In the 1970s, the Commission was burned when it tried to push too aggressively the authority over unfairness given it by the S&H case in 1972. The agency pulled back to more sensible limits after 1980, but now -- Disco is not dead! Tom Rosch, who is now a Commissioner, was head of the Bureau of Consumer Protection during the 1970s, and was perhaps the most prominent proponent of the attaque à outrance, so he may be motivated by the spirit of revanchism.
Several decades ago, when I was an Assistant Director in the FTC, and during the sobering up process, I was part of a group that considered how to put some meaning and limits into the agency's unfairness powers. I do not recall that we got very far, though there were some papers and reports, copies of which reside in boxes in my basement. Reading the FTC documents on the Intel matter is true deja vu.

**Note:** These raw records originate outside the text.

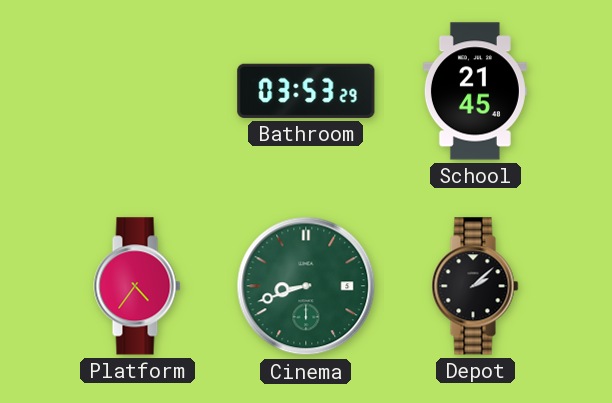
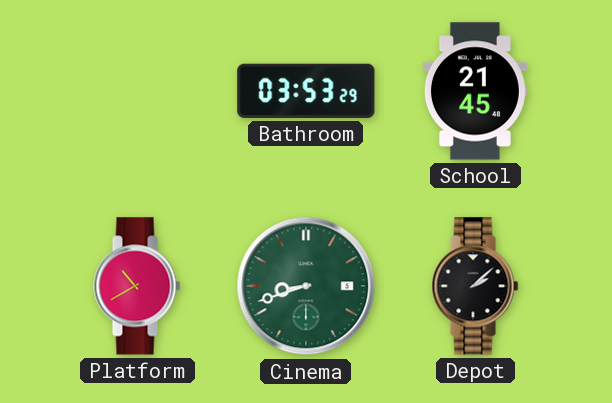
Platform: 4:36 -> 10:40
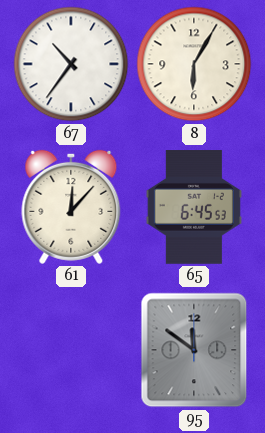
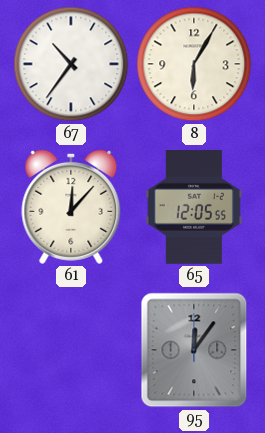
65: 6:45 -> 12:05
95: 11:51 -> 12:06
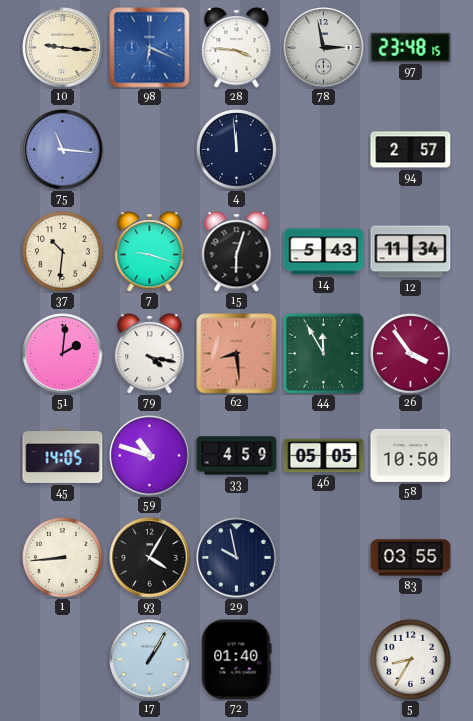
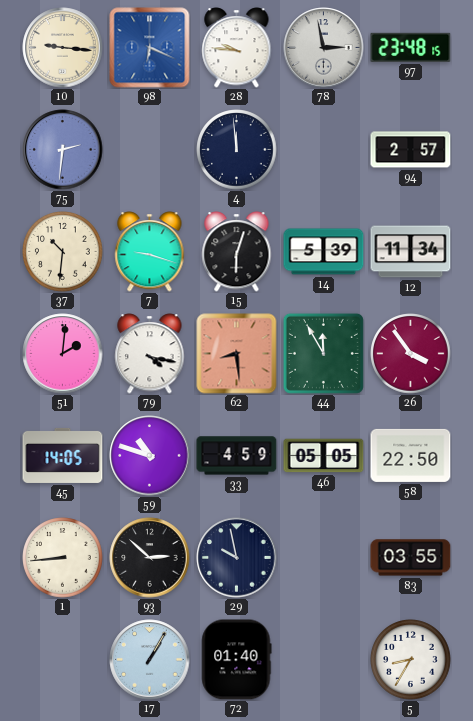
28: 3:46 -> 9:46
75: 11:16 -> 2:31
14: 5:43 -> 5:39
58: 10:50 -> 22:50
93: 4:05 -> 2:52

Here is the standard by which Intel will be judged, per the Supreme Court:
Thus, legislative and judicial authorities alike convince us that the Federal Trade Commission does not arrogate excessive power to itself if, in measuring a practice against the elusive, but congressionally mandated standard of fairness, it, like a court of equity, considers public values beyond simply those enshrined in the letter or encompassed in the spirit of the antitrust laws.